How close are you expecting a player to be able to examine this? It still looks really overly detailed for something that’s taking 10% of your scene resources.
Here’s a quick paintover on where I’d cut. Your wire is hard to read since it’s small, but I did what I could.

Starting from the top left and working my way down:
(not marked) cut all the piping down to 5 or 7 sided. Avoid 6 or 4 because those wind up not reading as round. 8 will read as round, however. Whatever tehy are now, they’re more than 7 sided, so cut it down to that at least. That will probably save you a LOT of polys. If you want, you can keep a higher number of sides on the ends of the piping, as thats really the only place on the piping where you will see the silohouette edge.
cut the bottom most cross section of the control stand.
cut the bottom contour cross section on the piping. make the pip straight, right now it doesn’t look curved, but weirdly bent. You’re adding probably about 30-40 at least right here, and it’s not improving the look of the model.
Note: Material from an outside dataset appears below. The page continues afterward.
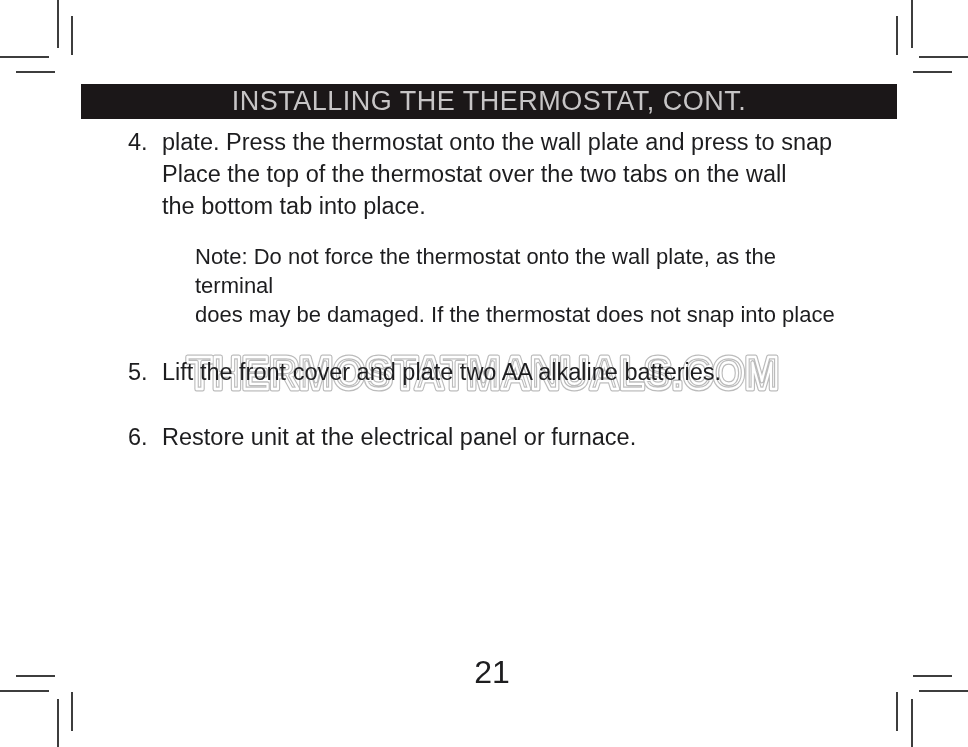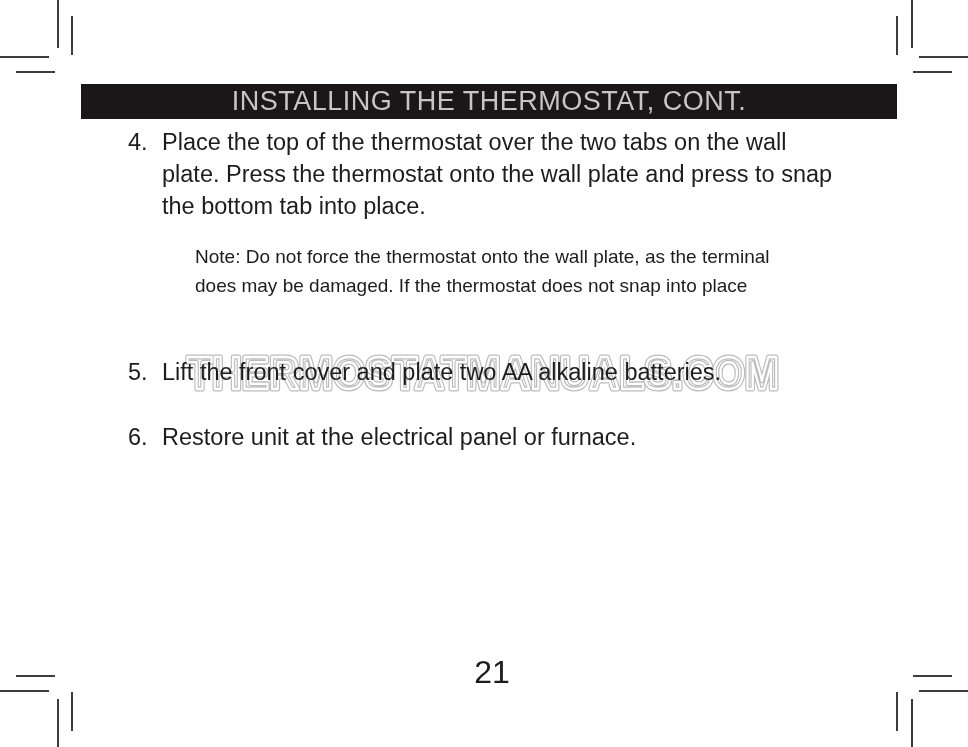"Place the top of the" div { order: before "plate. Press the thermostat onto" -> after "plate. Press the thermostat onto" }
cut the inner most bevel here. The edge doesn’t need to be there.
I don’t know why the tread isn’t a flat quad, but it should be.
I know you want to keep the chamfer but cut it down to a single chamfer (two edges) instead of the 4 edged chamfer you have right now. That’s an edge thats near the bottom of the player’s feet, they aren’t going to see it’s silohouette much and its eating polygons.
Also, you could probably get rid of the power cable box, and make the power cord into an alpha textured plane or somesuch. Unless your game is “PLUG IT IN 2: The Cordening” it’s not worth spending the triangles on.
You don’t have to trim this down any more until you model the rest of your props, but keep this in mind when you’re looking to trim everything down later.